As Jackson Lamb returns to our screens for a new outing this week, Blaise Metreweli is settling into her new office as C, the head of MI6. Of the two, it’s a fair bet that Metreweli faces the more difficult task.
Like all modern intelligence agencies MI6, the secret intelligence service, is being asked to win in an increasingly complex chess game, with little by the way of new resources to fund the work. It’s becoming harder to hide agents in the field, for example, as digital fingerprints tell governments more and more about people, and meta-data tracking allows spy catchers to put together addresses, phone numbers, other residents at nearby addresses, social media connections and a host of other clues to spot the spy. Even a hole in the digital web becomes a place to hunt someone hiding.
Blaise Metreweli
At the same time, foreign intelligence agencies are throwing resources at technologies that will make it harder for agents to work. Russia is introducing a compulsory new Amina application that will store all biometric, location tracking and message information for migrants from former Soviet republics who want to work in Moscow. While Russian authorities describe this as an experiment, over the next four years all these economic migrants will be tracked 24 hours a day in real time. History suggests this experiment will expand, rather than contract, as time goes on.
MI6 is trying to turn technology to its advantage too. In his retirement speech last week, Sir Richard Moore, Metreweli’s predecessor, pointed to the UK’s National Security Engineering Centre’s co-creation facility in Milton Keynes, where technical spies and private companies collaborate on solving the most difficult challenges in getting to other people’s secrets.
Sir Richard also cited the national security strategic investment fund, which MI6 backs to help companies invest in areas such as AI or quantum computing. In the same speech he unveiled a dark web portal called Silent Courier to attract recruits with technical skills or foreign intelligence to share. When Sir Richard was recruited, a tap on the shoulder at college or a cryptic listing in Private Eye were the doorways. Silent Courier is the 21st-century classified ad.

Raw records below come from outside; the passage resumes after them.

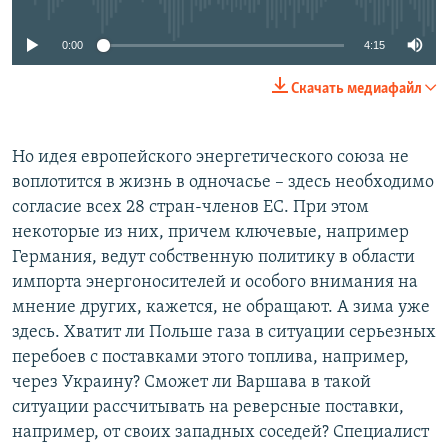
0:00
4:15
Скачать медиафайл
Но идея европейского энергетического союза не
воплотится в жизнь в одночасье – здесь необходимо
согласие всех 28 стран-членов ЕС. При этом
некоторые из них, причем ключевые, например
Германия, ведут собственную политику в области
импорта энергоносителей и особого внимания на
мнение других, кажется, не обращают. А зима уже
здесь. Хватит ли Польше газа в ситуации серьезных
перебоев с поставками этого топлива, например,
через Украину? Сможет ли Варшава в такой
ситуации рассчитывать на реверсные поставки,
например, от своих западных соседей? Специалист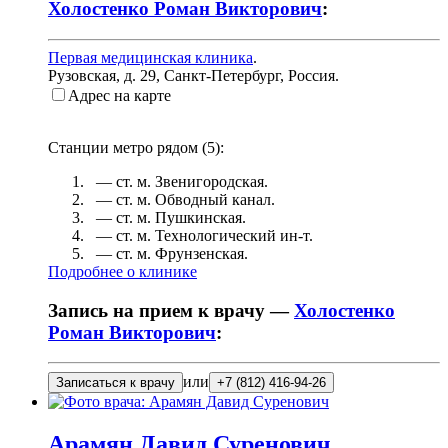
Холостенко Роман Викторович
:
Первая медицинская клиника
.
Рузовская, д. 29
,
Санкт-Петербург, Россия
.
Адрес на карте
Станции метро рядом (
5
):
— ст. м.
Звенигородская
.
— ст. м.
Обводный канал
.
— ст. м.
Пушкинская
.
— ст. м.
Технологический ин-т
.
— ст. м.
Фрунзенская
.
Подробнее о клинике
Запись на прием к врачу —
Холостенко
Роман Викторович
:
или
Записаться к врачу
+7 (812) 416-94-26
Арамян
Давид Суренович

Away from the ever-evolving technical cat and mouse game, Metreweli is likely to be focused on two big areas. Understanding Russian plans and intentions for Ukraine and Nato, and the continued unravelling of the Middle East, including potential nuclear proliferation.
No one seriously believes that Vladimir Putin is deliberately trying to start an all-out war with Nato, but he is certainly pushing pawns and testing western unity. Calibrating his thinking will be critical to managing the brinkmanship in eastern Europe and understanding how to handle this diplomatic and military minefield. MI6, along with the listening centre GCHQ, will be critical to the UK’s understanding of this balance.
In the Middle East, the recent Israeli and American strikes against the Iranian nuclear and missile sites underline concern about the country’s nuclear capabilities. Just this week, Saudi Arabia and Pakistan announced a deep defence agreement. The Saudis are of course immensely rich, the Pakistanis are definitely not, but hold nuclear weapons and some design information. The axis of North Korea, China, Pakistan and now potentially Saudi Arabia will worry western governments. They want information.
Metreweli is well placed to tackle many of these problems. She was a field agent in the Middle East for many years, including dealing with nuclear issues. She has headed Q branch, dealing with modern technical challenges as both poacher and gamekeeper. Now she will have to add the skill of explaining to government the limitations of the art of the possible.
Sir Richard says that Metreweli intends to carry on and extend his break with tradition by being more open about the work of MI6. Her dual nature, as field agent and technical specialist, insider and outsider, make her a very interesting choice at this fork in the road.